Aim of the exercise — Whenever a line of the entries below holds the string "Left", copy that line and return it.

Skeletal landmark data —
====
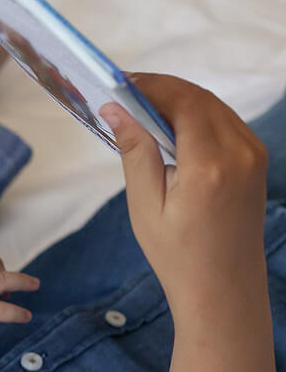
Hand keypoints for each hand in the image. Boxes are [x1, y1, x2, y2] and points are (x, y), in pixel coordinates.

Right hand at [101, 75, 267, 311]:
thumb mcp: (145, 206)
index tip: (119, 84)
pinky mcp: (256, 160)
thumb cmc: (178, 255)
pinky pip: (224, 122)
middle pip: (199, 98)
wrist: (224, 287)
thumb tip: (115, 110)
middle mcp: (239, 153)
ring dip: (177, 101)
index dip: (150, 86)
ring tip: (141, 109)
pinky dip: (196, 116)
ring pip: (213, 106)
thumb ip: (135, 152)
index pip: (182, 102)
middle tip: (123, 93)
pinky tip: (169, 128)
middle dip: (161, 89)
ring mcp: (254, 154)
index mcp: (209, 166)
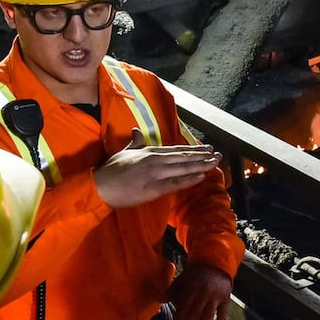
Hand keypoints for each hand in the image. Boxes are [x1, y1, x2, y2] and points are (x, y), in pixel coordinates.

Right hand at [94, 128, 219, 208]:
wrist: (101, 185)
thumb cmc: (111, 169)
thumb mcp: (125, 151)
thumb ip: (135, 142)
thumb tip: (136, 131)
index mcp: (150, 152)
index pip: (176, 150)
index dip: (193, 149)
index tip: (206, 148)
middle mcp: (155, 160)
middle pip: (184, 157)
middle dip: (202, 156)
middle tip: (218, 154)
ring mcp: (155, 174)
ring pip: (183, 168)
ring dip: (201, 166)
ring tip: (215, 163)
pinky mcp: (154, 188)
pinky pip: (176, 183)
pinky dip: (189, 179)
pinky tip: (201, 176)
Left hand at [167, 264, 233, 319]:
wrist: (216, 265)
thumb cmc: (196, 275)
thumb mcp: (182, 279)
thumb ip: (172, 290)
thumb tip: (162, 300)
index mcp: (192, 288)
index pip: (184, 309)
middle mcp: (204, 293)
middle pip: (195, 315)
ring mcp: (216, 297)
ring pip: (209, 317)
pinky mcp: (226, 300)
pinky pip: (222, 316)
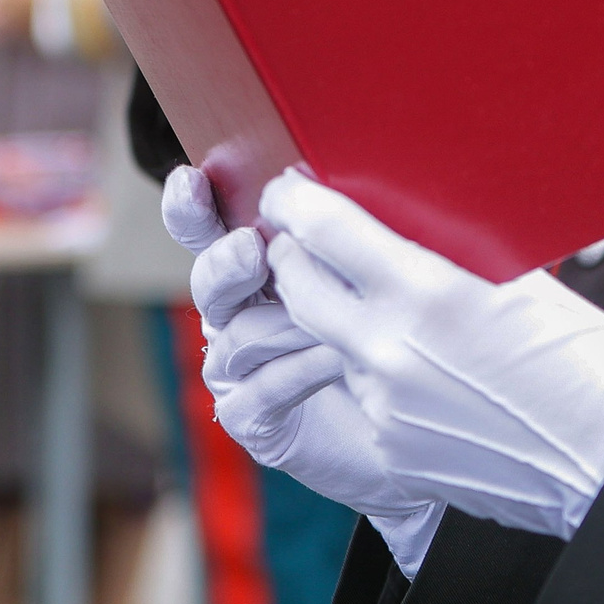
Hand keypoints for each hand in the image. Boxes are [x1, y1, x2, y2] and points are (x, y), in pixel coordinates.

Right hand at [167, 165, 440, 571]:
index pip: (213, 229)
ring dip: (286, 322)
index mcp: (260, 267)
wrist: (413, 426)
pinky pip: (259, 389)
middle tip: (252, 250)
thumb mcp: (376, 278)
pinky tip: (333, 361)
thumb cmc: (396, 337)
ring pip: (237, 334)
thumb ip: (349, 238)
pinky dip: (297, 372)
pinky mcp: (251, 419)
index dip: (192, 206)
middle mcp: (239, 312)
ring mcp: (239, 368)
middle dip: (227, 262)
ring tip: (331, 319)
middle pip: (210, 278)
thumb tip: (344, 190)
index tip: (189, 178)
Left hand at [262, 173, 603, 539]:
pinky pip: (368, 397)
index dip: (297, 199)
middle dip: (294, 255)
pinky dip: (386, 378)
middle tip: (307, 240)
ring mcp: (384, 405)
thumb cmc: (589, 365)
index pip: (323, 228)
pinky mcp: (390, 448)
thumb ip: (459, 252)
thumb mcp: (529, 282)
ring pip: (334, 344)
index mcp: (428, 291)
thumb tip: (416, 225)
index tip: (293, 190)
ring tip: (407, 320)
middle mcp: (390, 349)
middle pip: (298, 286)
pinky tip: (438, 379)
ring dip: (349, 321)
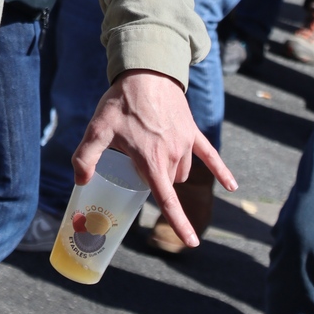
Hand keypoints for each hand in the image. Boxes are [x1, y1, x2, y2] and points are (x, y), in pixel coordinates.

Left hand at [73, 69, 235, 248]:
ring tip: (150, 149)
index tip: (192, 242)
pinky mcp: (192, 131)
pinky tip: (232, 186)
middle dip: (154, 180)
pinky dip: (221, 171)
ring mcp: (185, 143)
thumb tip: (80, 181)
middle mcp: (173, 155)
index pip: (167, 200)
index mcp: (151, 160)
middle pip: (168, 182)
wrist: (146, 71)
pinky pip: (210, 154)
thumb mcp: (97, 129)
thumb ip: (86, 157)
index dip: (179, 223)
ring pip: (182, 170)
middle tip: (134, 162)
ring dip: (171, 171)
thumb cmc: (121, 102)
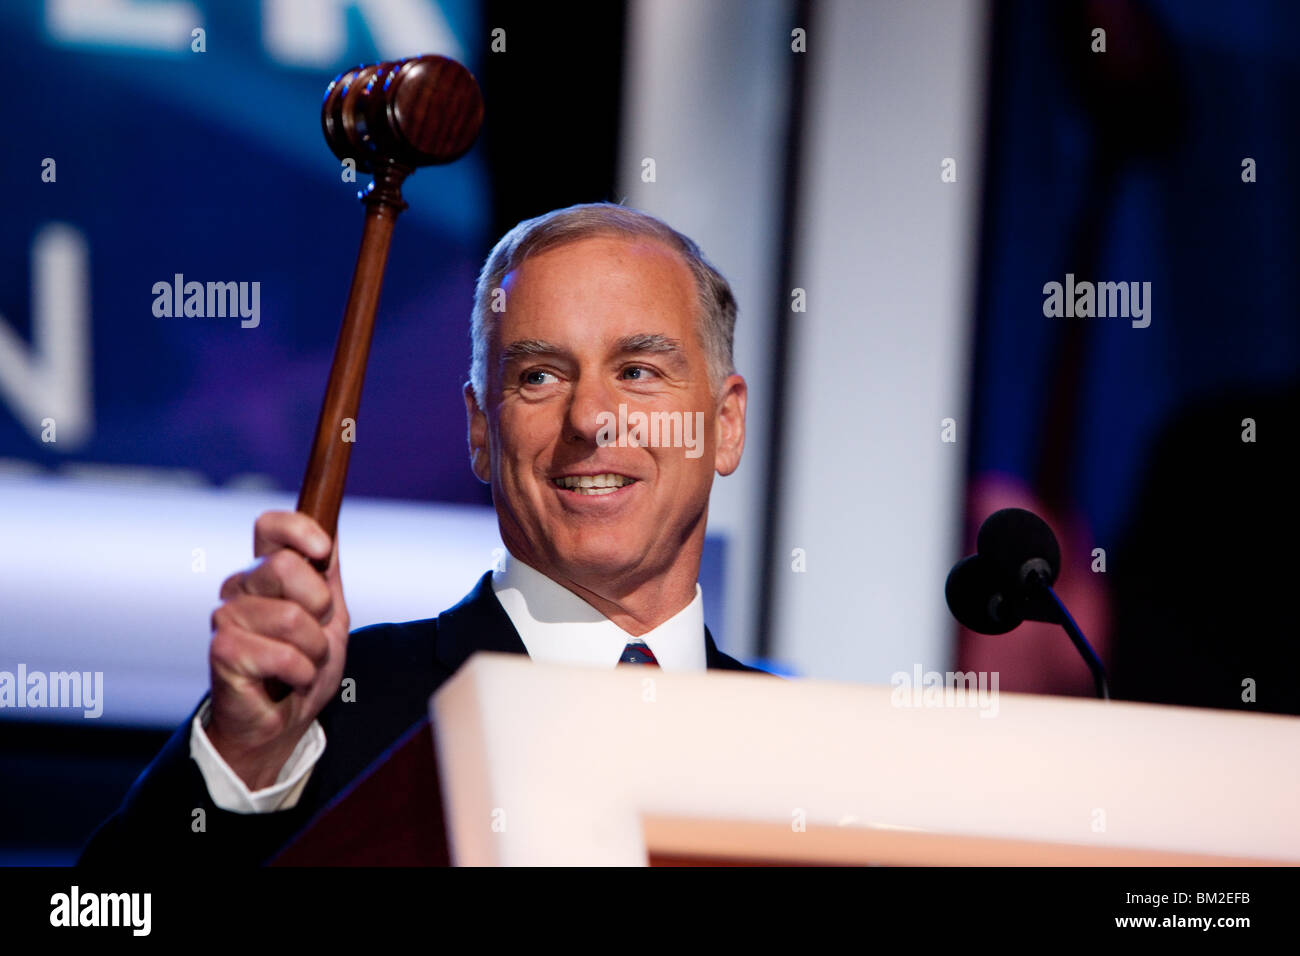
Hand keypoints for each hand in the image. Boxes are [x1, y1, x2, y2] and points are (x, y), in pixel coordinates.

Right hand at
====
Answer to the problem —
Left hand at [167, 264, 233, 319]:
Left hand at [262, 173, 603, 539]:
Left hand at [73, 69, 235, 248]:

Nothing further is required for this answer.